Airbus had previously revealed concept designs for an aircraft powered by liquid hydrogen fuel and combustion engines. Glenn Llewellyn, vice president of Zero-Emission Aircraft, suggested that fuel cells alone could power smaller commercial aircraft.
The engine converts hydrogen into electricity via fuel cells, which then powers a propeller.
Hydrogen has long been promoted as a more environmentally friendly alternative to traditional jet fuel, either as a combustible fuel or as a source of electricity via fuel cells. The aviation industry accounts for 2.8% of global CO2 emissions, but it faces more difficult challenges in decarbonizing than other sectors, and progress has been slow.
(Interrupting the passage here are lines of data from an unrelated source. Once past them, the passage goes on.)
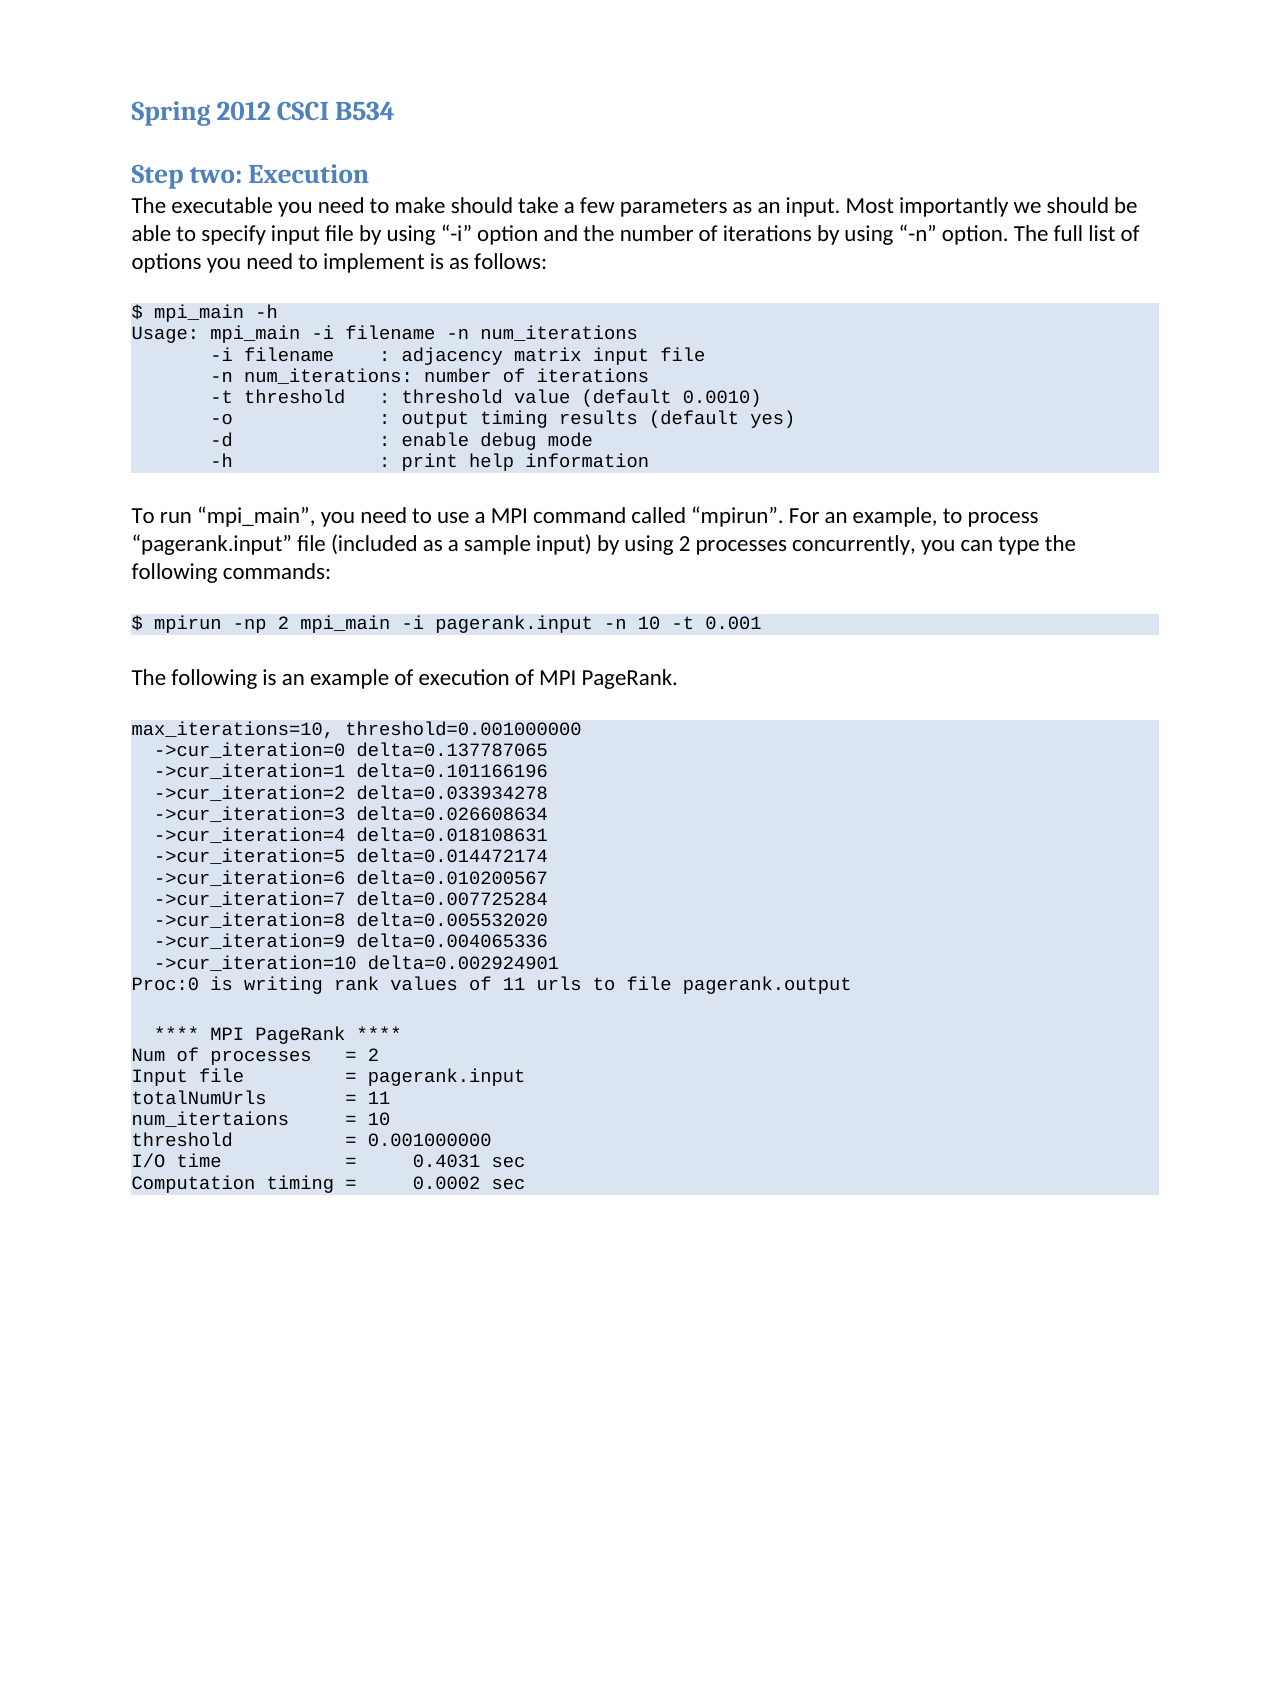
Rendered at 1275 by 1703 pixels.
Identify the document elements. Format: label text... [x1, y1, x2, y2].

text Usage: mpi_main -i filename -n num_iterations [131, 324, 1159, 345]
text ->cur_iteration=6 delta=0.010200567 [131, 868, 1159, 890]
text -i filename : adjacency matrix input file [131, 345, 1159, 367]
text Proc:0 is writing rank values of 11 urls to file pagerank.output [131, 975, 1159, 996]
text num_itertaions = 10 [131, 1110, 1159, 1131]
text To run “mpi_main”, you need to use a MPI command called “mpirun”. For an example, to process “pagerank.input” file (included as a sample input) by using 2 processes concurrently, you can type the following commands: [131, 501, 1159, 614]
text -o : output timing results (default yes) [131, 409, 1159, 430]
text ->cur_iteration=5 delta=0.014472174 [131, 847, 1159, 868]
text -t threshold : threshold value (default 0.0010) [131, 388, 1159, 409]
text The following is an example of execution of MPI PageRank. [131, 635, 1159, 720]
text **** MPI PageRank **** [131, 1025, 1159, 1046]
text ->cur_iteration=9 delta=0.004065336 [131, 932, 1159, 953]
text ->cur_iteration=3 delta=0.026608634 [131, 805, 1159, 826]
text -h : print help information [131, 452, 1159, 473]
text ->cur_iteration=7 delta=0.007725284 [131, 890, 1159, 911]
text $ mpi_main -h [131, 303, 1159, 324]
text Input file = pagerank.input [131, 1067, 1159, 1088]
text The executable you need to make should take a few parameters as an input. Most importantly we should be able to specify input file by using “-i” option and the number of iterations by using “-n” option. The full list of options you need to implement is as follows: [131, 191, 1159, 275]
text ->cur_iteration=10 delta=0.002924901 [131, 953, 1159, 975]
text -d : enable debug mode [131, 430, 1159, 452]
text max_iterations=10, threshold=0.001000000 [131, 720, 1159, 741]
text ->cur_iteration=2 delta=0.033934278 [131, 783, 1159, 805]
text Step two: Execution [131, 159, 1159, 191]
text Num of processes = 2 [131, 1046, 1159, 1067]
text ->cur_iteration=8 delta=0.005532020 [131, 911, 1159, 932]
text threshold = 0.001000000 [131, 1131, 1159, 1152]
text I/O time = 0.4031 sec [131, 1152, 1159, 1173]
text ->cur_iteration=1 delta=0.101166196 [131, 762, 1159, 783]
text ->cur_iteration=0 delta=0.137787065 [131, 741, 1159, 762]
text ->cur_iteration=4 delta=0.018108631 [131, 826, 1159, 847]
text totalNumUrls = 11 [131, 1088, 1159, 1110]
text $ mpirun -np 2 mpi_main -i pagerank.input -n 10 -t 0.001 [131, 614, 1159, 635]
text -n num_iterations: number of iterations [131, 367, 1159, 388]
text Computation timing = 0.0002 sec [131, 1173, 1159, 1195]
However, even before entirely new aircraft based on hydrogen are developed, it could become an asset in commercial aviation. Rolls-Royce and budget airline EasyJet announced days before Airbus' announcement that they had successfully converted a regular airplane engine to run on liquid hydrogen fuel — a world first, they claim.
Rolls-Royce used "green" hydrogen, such as wind and tidal energy, as the fuel for its test.
The use of the hydrogen leaves a different carbon impact. A minor amount of the greenhouse gas nitrous oxide is released when liquid hydrogen is burned outdoors. However, using green hydrogen to create electricity in a fuel cell only produces warm air and water.
Which hydrogen technology will gain traction over the coming ten years will be clear. Either choice would contribute to the long-term sustainability of low-carbon air travel.